### [Exercise aim]
Your transcription must include every record word for word and no pictures.

- Opening Delimiter -

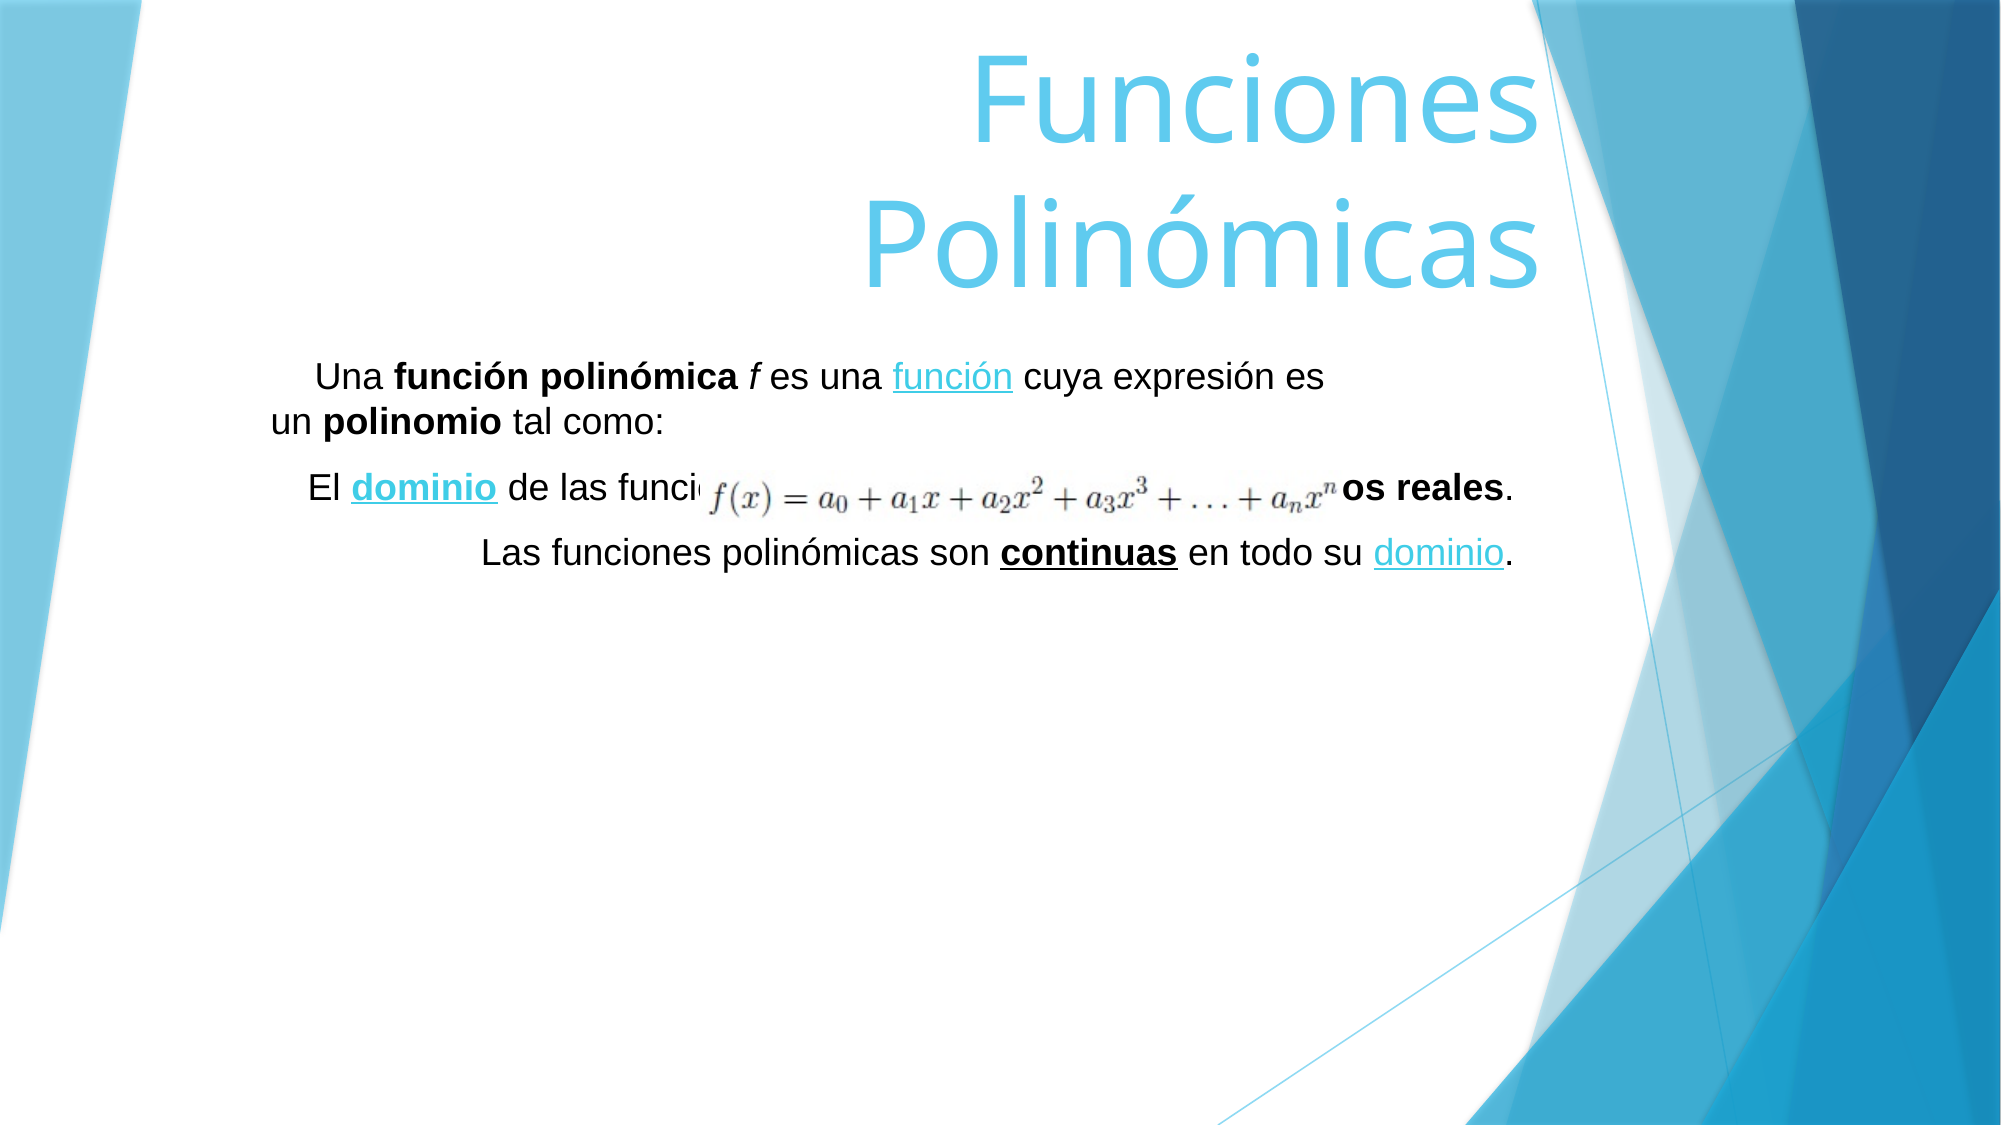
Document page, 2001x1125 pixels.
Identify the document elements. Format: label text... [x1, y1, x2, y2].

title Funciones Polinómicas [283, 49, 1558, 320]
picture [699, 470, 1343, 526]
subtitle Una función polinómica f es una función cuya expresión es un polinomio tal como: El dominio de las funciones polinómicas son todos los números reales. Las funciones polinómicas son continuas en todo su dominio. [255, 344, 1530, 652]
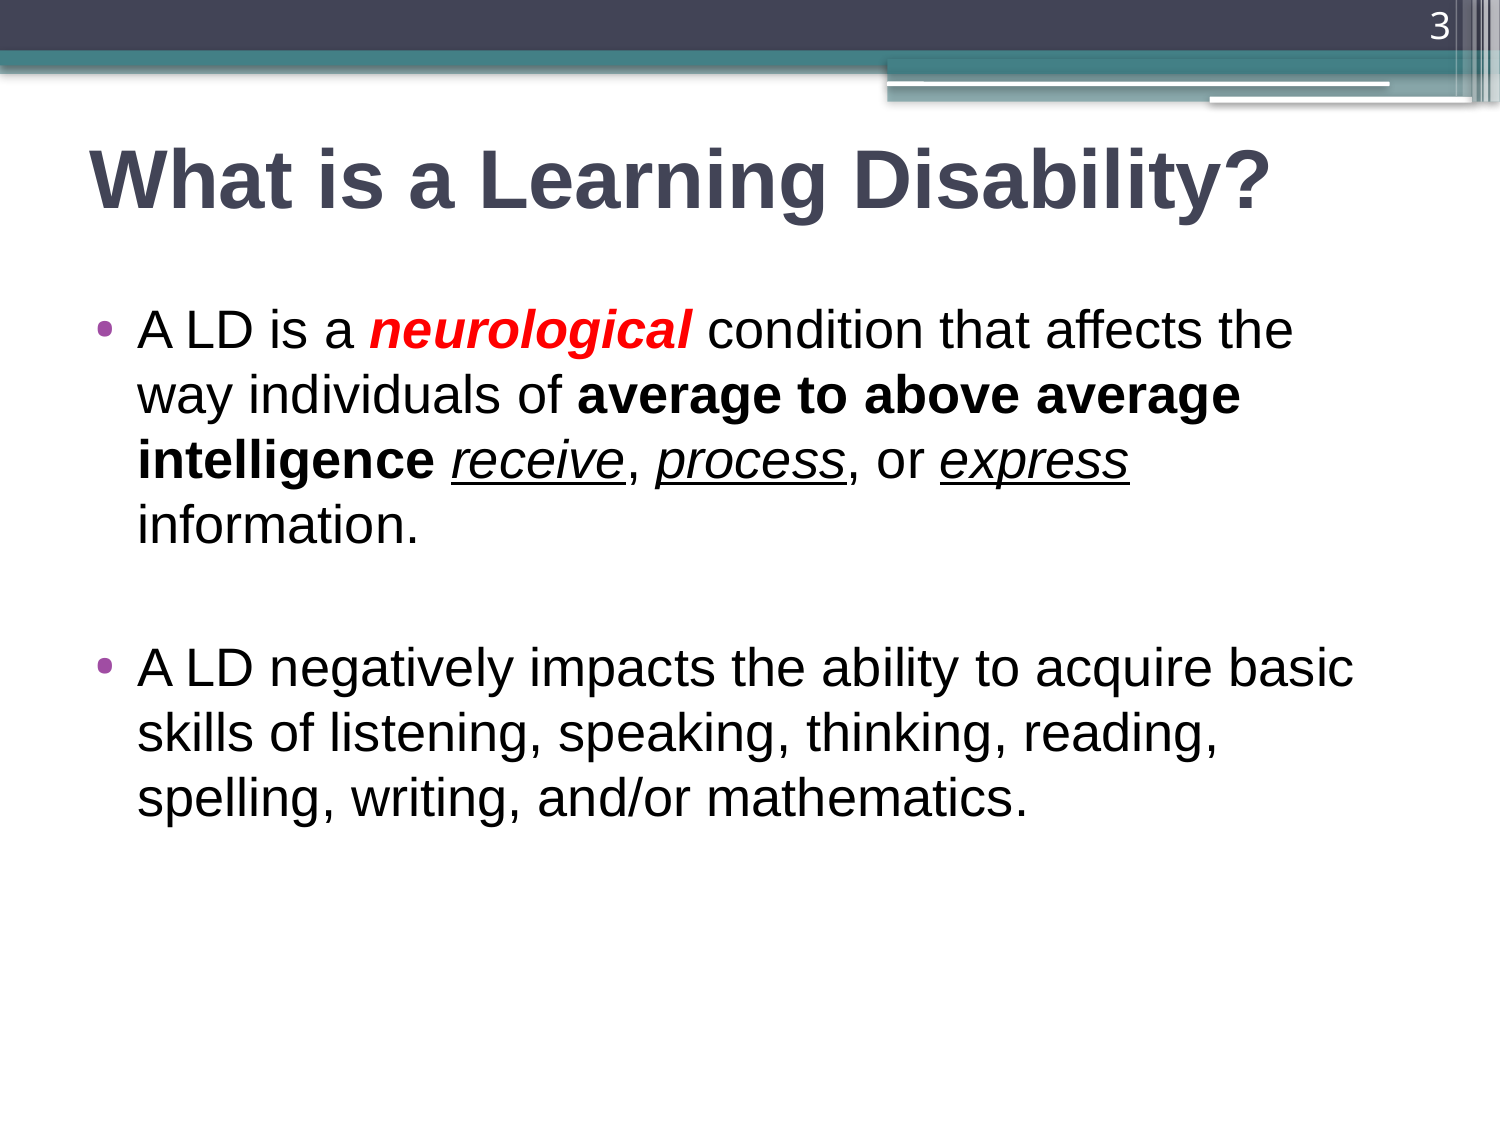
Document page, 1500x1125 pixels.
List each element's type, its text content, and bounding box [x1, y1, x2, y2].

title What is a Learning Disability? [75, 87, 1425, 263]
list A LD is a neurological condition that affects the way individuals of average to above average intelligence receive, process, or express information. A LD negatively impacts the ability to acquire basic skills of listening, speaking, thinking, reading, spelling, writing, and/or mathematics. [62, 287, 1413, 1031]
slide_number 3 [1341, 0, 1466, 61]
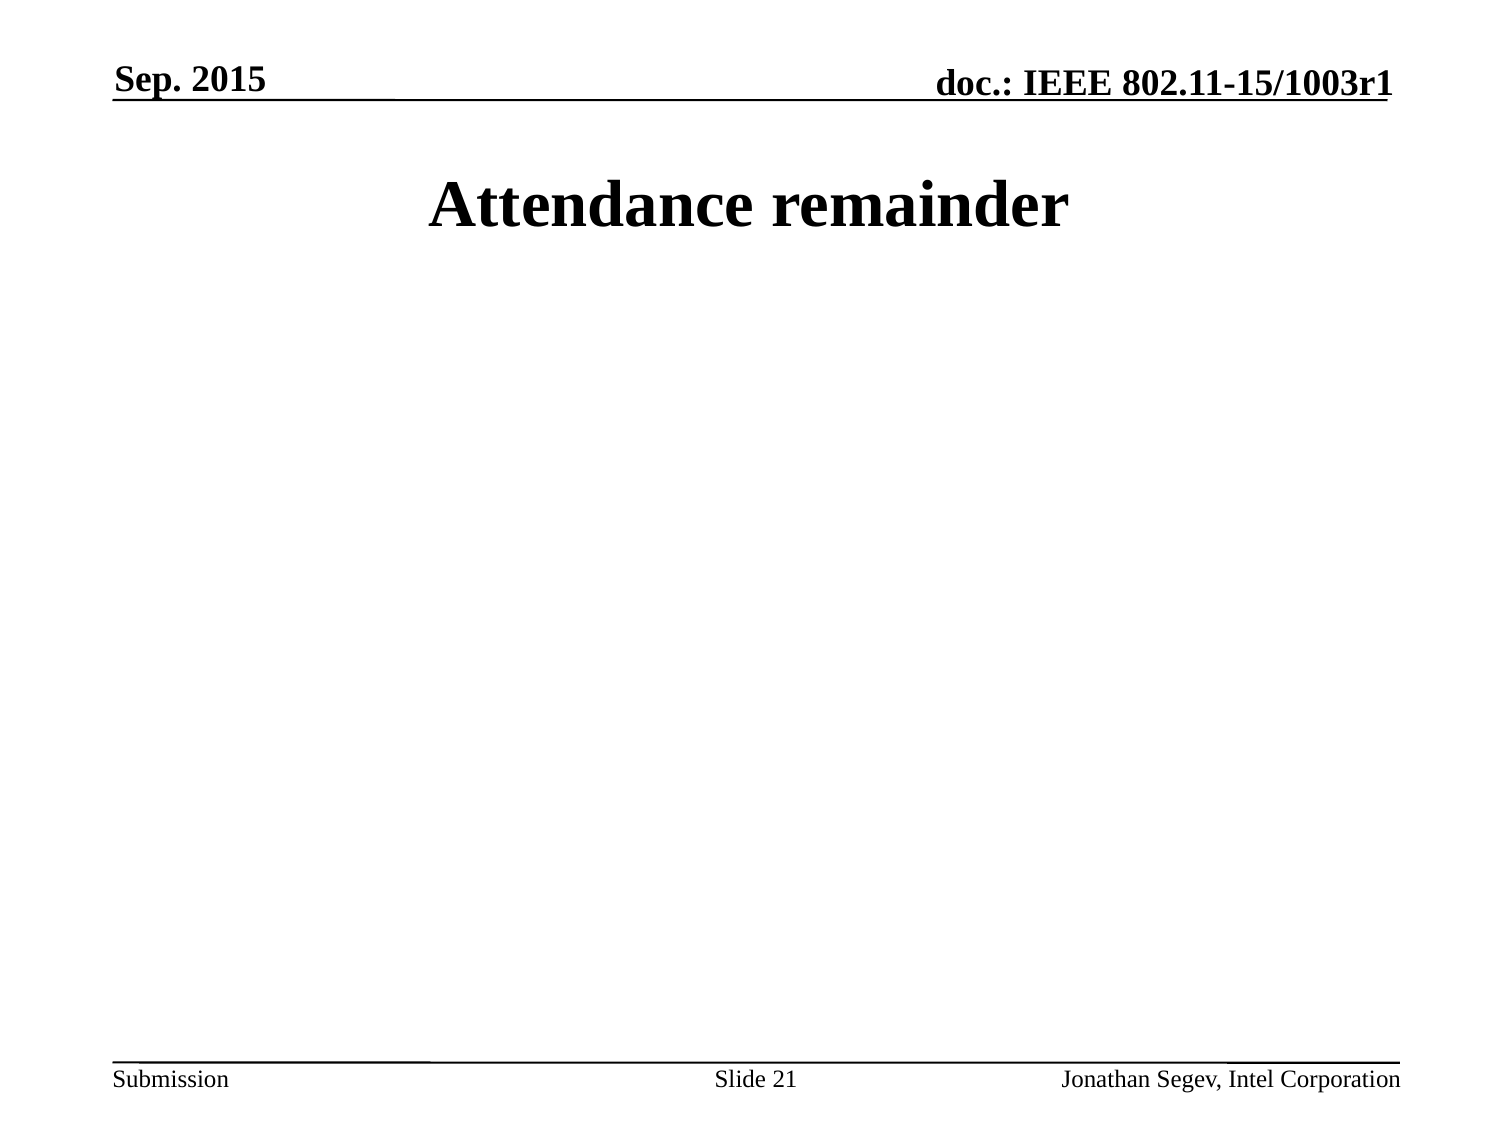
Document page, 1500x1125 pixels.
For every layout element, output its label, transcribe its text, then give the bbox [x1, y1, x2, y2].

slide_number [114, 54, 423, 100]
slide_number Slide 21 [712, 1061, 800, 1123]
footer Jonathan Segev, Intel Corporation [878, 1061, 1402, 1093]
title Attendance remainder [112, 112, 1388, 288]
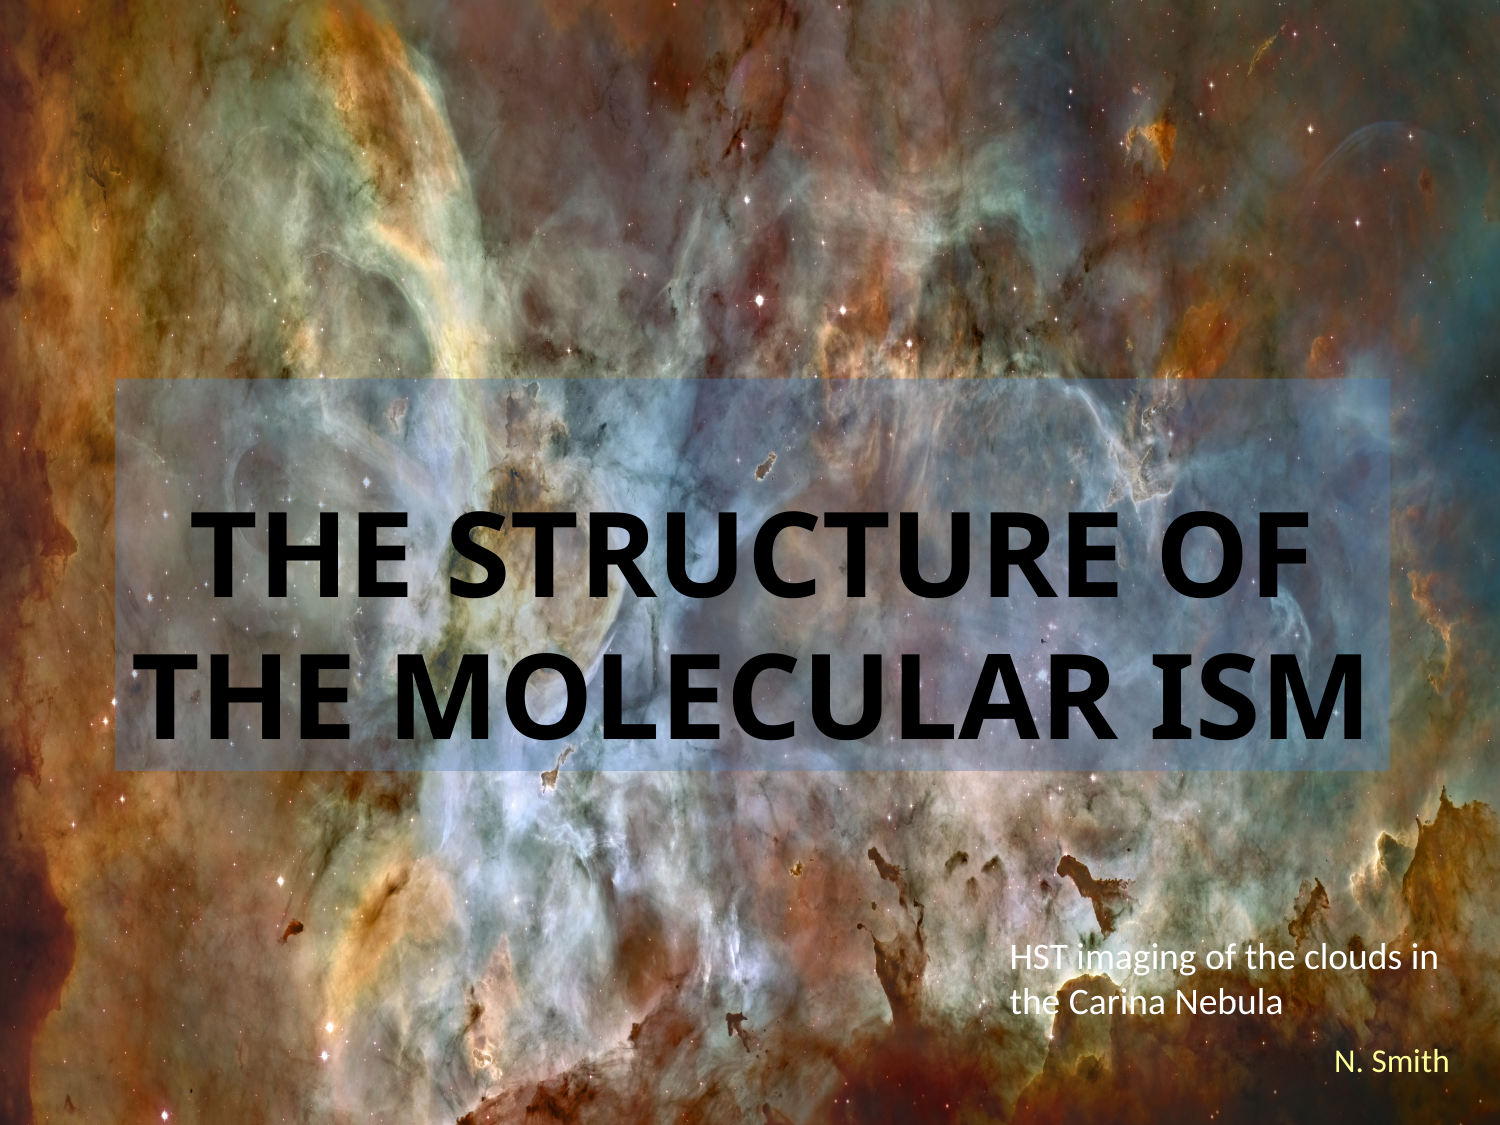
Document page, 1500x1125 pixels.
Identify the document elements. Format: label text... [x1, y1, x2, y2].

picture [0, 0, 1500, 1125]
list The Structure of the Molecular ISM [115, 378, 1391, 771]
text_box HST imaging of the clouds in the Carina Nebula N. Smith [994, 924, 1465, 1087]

- Closing Delimiter -

### [Exercise solution]
Document page, 2001x1125 pixels.
Identify the document elements. Format: label text... [x1, y1, x2, y2].

title Funciones Polinómicas [283, 49, 1558, 320]
picture [699, 470, 1343, 526]
subtitle Una función polinómica f es una función cuya expresión es un polinomio tal como: El dominio de las funciones polinómicas son todos los números reales. Las funciones polinómicas son continuas en todo su dominio. [255, 344, 1530, 652]
Document page, 1500x1125 pixels.
List each element's type, its text content, and bounding box [x1, y1, x2, y2].

title What is a Learning Disability? [75, 87, 1425, 263]
list A LD is a neurological condition that affects the way individuals of average to above average intelligence receive, process, or express information. A LD negatively impacts the ability to acquire basic skills of listening, speaking, thinking, reading, spelling, writing, and/or mathematics. [62, 287, 1413, 1031]
slide_number 3 [1341, 0, 1466, 61]
Document page, 1500x1125 pixels.
For every layout element, output its label, transcribe its text, then give the bbox [x1, y1, x2, y2].

slide_number [114, 54, 423, 100]
slide_number Slide 21 [712, 1061, 800, 1123]
footer Jonathan Segev, Intel Corporation [878, 1061, 1402, 1093]
title Attendance remainder [112, 112, 1388, 288]
Document page, 1500x1125 pixels.
Identify the document elements. Format: label text... [x1, y1, x2, y2].

picture [0, 0, 1500, 1125]
list The Structure of the Molecular ISM [115, 378, 1391, 771]
text_box HST imaging of the clouds in the Carina Nebula N. Smith [994, 924, 1465, 1087]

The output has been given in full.